**Task objective**
Below are records to be repeated in full. Give them exactly.

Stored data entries

===============

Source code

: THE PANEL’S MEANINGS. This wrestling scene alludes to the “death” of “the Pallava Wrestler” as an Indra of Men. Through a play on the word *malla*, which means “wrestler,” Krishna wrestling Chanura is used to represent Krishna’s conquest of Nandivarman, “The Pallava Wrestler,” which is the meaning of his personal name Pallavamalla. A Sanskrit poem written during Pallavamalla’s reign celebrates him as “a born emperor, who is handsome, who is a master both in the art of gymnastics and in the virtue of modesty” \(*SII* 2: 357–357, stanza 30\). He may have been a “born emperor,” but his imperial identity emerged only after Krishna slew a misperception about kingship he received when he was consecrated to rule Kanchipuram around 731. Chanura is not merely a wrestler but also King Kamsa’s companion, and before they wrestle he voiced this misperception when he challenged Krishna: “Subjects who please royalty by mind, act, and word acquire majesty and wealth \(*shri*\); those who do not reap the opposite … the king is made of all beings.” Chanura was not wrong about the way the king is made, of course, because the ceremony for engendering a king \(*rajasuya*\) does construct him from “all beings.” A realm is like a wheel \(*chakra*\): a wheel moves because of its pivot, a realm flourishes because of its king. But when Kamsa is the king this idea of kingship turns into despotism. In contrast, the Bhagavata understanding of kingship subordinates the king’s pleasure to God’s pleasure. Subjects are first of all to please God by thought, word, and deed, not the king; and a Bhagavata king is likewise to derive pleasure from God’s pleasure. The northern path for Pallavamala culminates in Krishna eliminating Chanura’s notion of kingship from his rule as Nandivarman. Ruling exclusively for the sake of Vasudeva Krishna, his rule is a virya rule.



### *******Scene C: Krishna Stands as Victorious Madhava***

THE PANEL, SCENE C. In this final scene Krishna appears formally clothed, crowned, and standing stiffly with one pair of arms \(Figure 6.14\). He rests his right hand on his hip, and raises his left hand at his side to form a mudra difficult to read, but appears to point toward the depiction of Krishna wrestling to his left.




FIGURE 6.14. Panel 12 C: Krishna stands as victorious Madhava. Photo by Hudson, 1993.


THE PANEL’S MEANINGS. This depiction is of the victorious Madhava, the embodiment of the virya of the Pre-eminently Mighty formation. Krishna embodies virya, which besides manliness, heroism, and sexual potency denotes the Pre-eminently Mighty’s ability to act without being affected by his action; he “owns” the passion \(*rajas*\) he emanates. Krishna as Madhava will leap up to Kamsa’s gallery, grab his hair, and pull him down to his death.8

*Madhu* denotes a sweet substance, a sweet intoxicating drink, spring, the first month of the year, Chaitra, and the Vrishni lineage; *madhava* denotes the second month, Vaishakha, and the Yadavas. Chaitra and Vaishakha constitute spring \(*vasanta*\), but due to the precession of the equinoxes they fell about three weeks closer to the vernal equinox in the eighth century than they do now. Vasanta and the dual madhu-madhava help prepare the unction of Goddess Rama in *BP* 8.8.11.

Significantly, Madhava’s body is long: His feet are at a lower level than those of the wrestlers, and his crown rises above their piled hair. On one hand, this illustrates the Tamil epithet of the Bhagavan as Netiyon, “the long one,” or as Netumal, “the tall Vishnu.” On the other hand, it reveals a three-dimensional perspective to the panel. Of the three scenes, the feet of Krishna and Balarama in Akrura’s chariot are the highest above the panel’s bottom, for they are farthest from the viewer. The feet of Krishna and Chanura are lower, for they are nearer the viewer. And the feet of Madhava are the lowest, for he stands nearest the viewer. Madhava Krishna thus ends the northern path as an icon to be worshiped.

===============

**Answer section**
Source code

: THE PANEL’S MEANINGS. This wrestling scene alludes to the “death” of “the Pallava Wrestler” as an Indra of Men. Through a play on the word *malla*, which means “wrestler,” Krishna wrestling Chanura is used to represent Krishna’s conquest of Nandivarman, “The Pallava Wrestler,” which is the meaning of his personal name Pallavamalla. A Sanskrit poem written during Pallavamalla’s reign celebrates him as “a born emperor, who is handsome, who is a master both in the art of gymnastics and in the virtue of modesty” \(*SII* 2: 357–357, stanza 30\). He may have been a “born emperor,” but his imperial identity emerged only after Krishna slew a misperception about kingship he received when he was consecrated to rule Kanchipuram around 731. Chanura is not merely a wrestler but also King Kamsa’s companion, and before they wrestle he voiced this misperception when he challenged Krishna: “Subjects who please royalty by mind, act, and word acquire majesty and wealth \(*shri*\); those who do not reap the opposite … the king is made of all beings.” Chanura was not wrong about the way the king is made, of course, because the ceremony for engendering a king \(*rajasuya*\) does construct him from “all beings.” A realm is like a wheel \(*chakra*\): a wheel moves because of its pivot, a realm flourishes because of its king. But when Kamsa is the king this idea of kingship turns into despotism. In contrast, the Bhagavata understanding of kingship subordinates the king’s pleasure to God’s pleasure. Subjects are first of all to please God by thought, word, and deed, not the king; and a Bhagavata king is likewise to derive pleasure from God’s pleasure. The northern path for Pallavamala culminates in Krishna eliminating Chanura’s notion of kingship from his rule as Nandivarman. Ruling exclusively for the sake of Vasudeva Krishna, his rule is a virya rule.



### *******Scene C: Krishna Stands as Victorious Madhava***

THE PANEL, SCENE C. In this final scene Krishna appears formally clothed, crowned, and standing stiffly with one pair of arms \(Figure 6.14\). He rests his right hand on his hip, and raises his left hand at his side to form a mudra difficult to read, but appears to point toward the depiction of Krishna wrestling to his left.




FIGURE 6.14. Panel 12 C: Krishna stands as victorious Madhava. Photo by Hudson, 1993.


THE PANEL’S MEANINGS. This depiction is of the victorious Madhava, the embodiment of the virya of the Pre-eminently Mighty formation. Krishna embodies virya, which besides manliness, heroism, and sexual potency denotes the Pre-eminently Mighty’s ability to act without being affected by his action; he “owns” the passion \(*rajas*\) he emanates. Krishna as Madhava will leap up to Kamsa’s gallery, grab his hair, and pull him down to his death.8

*Madhu* denotes a sweet substance, a sweet intoxicating drink, spring, the first month of the year, Chaitra, and the Vrishni lineage; *madhava* denotes the second month, Vaishakha, and the Yadavas. Chaitra and Vaishakha constitute spring \(*vasanta*\), but due to the precession of the equinoxes they fell about three weeks closer to the vernal equinox in the eighth century than they do now. Vasanta and the dual madhu-madhava help prepare the unction of Goddess Rama in *BP* 8.8.11.

Significantly, Madhava’s body is long: His feet are at a lower level than those of the wrestlers, and his crown rises above their piled hair. On one hand, this illustrates the Tamil epithet of the Bhagavan as Netiyon, “the long one,” or as Netumal, “the tall Vishnu.” On the other hand, it reveals a three-dimensional perspective to the panel. Of the three scenes, the feet of Krishna and Balarama in Akrura’s chariot are the highest above the panel’s bottom, for they are farthest from the viewer. The feet of Krishna and Chanura are lower, for they are nearer the viewer. And the feet of Madhava are the lowest, for he stands nearest the viewer. Madhava Krishna thus ends the northern path as an icon to be worshiped.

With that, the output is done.